Every line below that has "constant" in it should be copied.

(Entries taken from a collection)
*-*-*

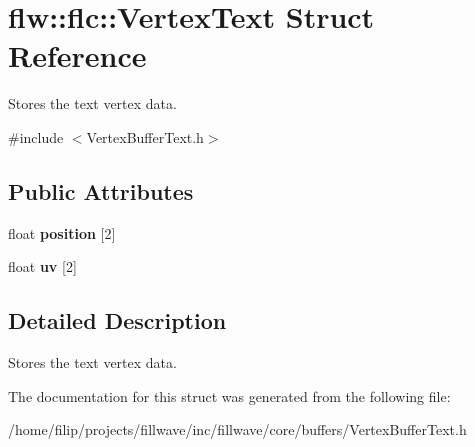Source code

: \hypertarget{structflw_1_1flc_1_1VertexText}{}\section{flw\+:\+:flc\+:\+:Vertex\+Text Struct Reference}
\label{structflw_1_1flc_1_1VertexText}


Stores the text vertex data.  




{\ttfamily \#include $<$Vertex\+Buffer\+Text.\+h$>$}

\subsection*{Public Attributes}
\begin{DoxyCompactItemize}
\item 
\mbox{\label{structflw_1_1flc_1_1VertexText_a7026b7d1996f16408b724231846eccb2}} 
float {\bfseries position} \mbox{[}2\mbox{]}
\item 
\mbox{\label{structflw_1_1flc_1_1VertexText_a0b0f1d71f1c2301c2e0d3238062c1981}} 
float {\bfseries uv} \mbox{[}2\mbox{]}
\end{DoxyCompactItemize}


\subsection{Detailed Description}
Stores the text vertex data. 

The documentation for this struct was generated from the following file\+:\begin{DoxyCompactItemize}
\item 
/home/filip/projects/fillwave/inc/fillwave/core/buffers/Vertex\+Buffer\+Text.\+h\end{DoxyCompactItemize}
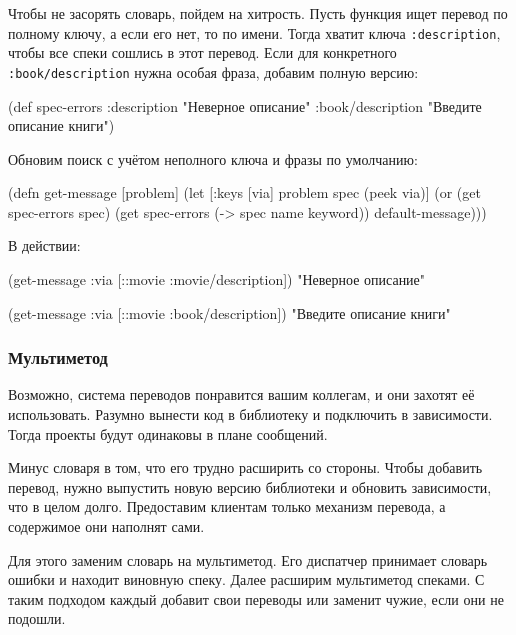 Чтобы не засорять словарь, пойдем на хитрость. Пусть функция ищет перевод по
полному ключу, а если его нет, то по имени. Тогда хватит ключа
\verb|:description|, чтобы все спеки сошлись в этот перевод. Если для
конкретного \verb|:book/description| нужна особая фраза, добавим полную
версию:

  \begin{clojure}
(def spec-errors
  {:description "Неверное описание"
   :book/description "Введите описание книги"})
  \end{clojure}

\noindent
Обновим поиск с учётом неполного ключа и фразы по умолчанию:

\begin{english}
  \begin{clojure}
(defn get-message
  [problem]
  (let [{:keys [via]} problem
        spec (peek via)]
    (or (get spec-errors spec)
        (get spec-errors (-> spec name keyword))
        default-message)))
  \end{clojure}
\end{english}

\noindent
В действии:

  \begin{clojure}
(get-message {:via [::movie :movie/description]})
"Неверное описание"

(get-message {:via [::movie :book/description]})
"Введите описание книги"
  \end{clojure}

\subsubsection{Мультиметод}

Возможно, система переводов понравится вашим коллегам, и они захотят её
использовать. Разумно вынести код в библиотеку и подключить в зависимости. Тогда
проекты будут одинаковы в плане сообщений.

Минус словаря в том, что его трудно расширить со стороны. Чтобы добавить
перевод, нужно выпустить новую версию библиотеки и обновить зависимости, что в
целом долго. Предоставим клиентам только механизм перевода, а содержимое они
наполнят сами.

Для этого заменим словарь на мультиметод. Его диспатчер принимает словарь ошибки
и находит виновную спеку. Далее расширим мультиметод спеками. С таким подходом
каждый добавит свои переводы или заменит чужие, если они не подошли.

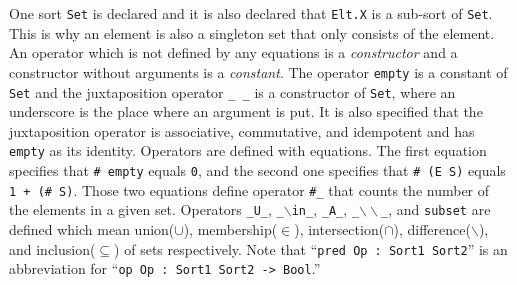 \documentclass[12pt]{report}
\newcommand{\stt}[1]{{\small{\tt {#1}}}}
\begin{document}
One sort {\tt Set} is declared and it is also declared that
{\tt Elt.X} is a sub-sort of {\tt Set}. This is why an element is also
a singleton set that only consists of the element. An operator which
is not defined by any equations is a {\it constructor} and a
constructor without arguments is a {\it constant}. The
operator {\tt empty} is a constant of {\tt Set} and the juxtaposition
operator {\tt \_ \_} is a constructor of {\tt Set}, where an
underscore is the place where an argument is put. It is also specified
that the juxtaposition operator is associative, commutative, and
idempotent and has {\tt empty} as its identity. Operators are defined
with equations. The first equation specifies that \stt{\# empty} equals
{\tt 0}, and the second one specifies that \stt{\# (E S)} equals \stt{1
  + (\# S)}. Those two equations define operator {\tt \#\_} that
counts the number of the elements in a given set. Operators
{\tt \_U\_}, {\tt \_$\backslash$in\_}, {\tt \_A\_}, {\tt \_$\backslash\backslash$\_}, and {\tt subset} are
defined which mean union($\cup$), membership($\in$),
intersection($\cap$), difference($\backslash$), and inclusion($\subseteq$) of sets respectively.
Note that ``\stt{pred~Op~:~Sort1~Sort2}'' is an abbreviation for ``\stt{op~Op~:~Sort1~Sort2~->~Bool}.''
\end{document}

*-*-*

**RESPONSE TO THIS EXERCISE:**
constructor without arguments is a {\it constant}. The
operator {\tt empty} is a constant of {\tt Set} and the juxtaposition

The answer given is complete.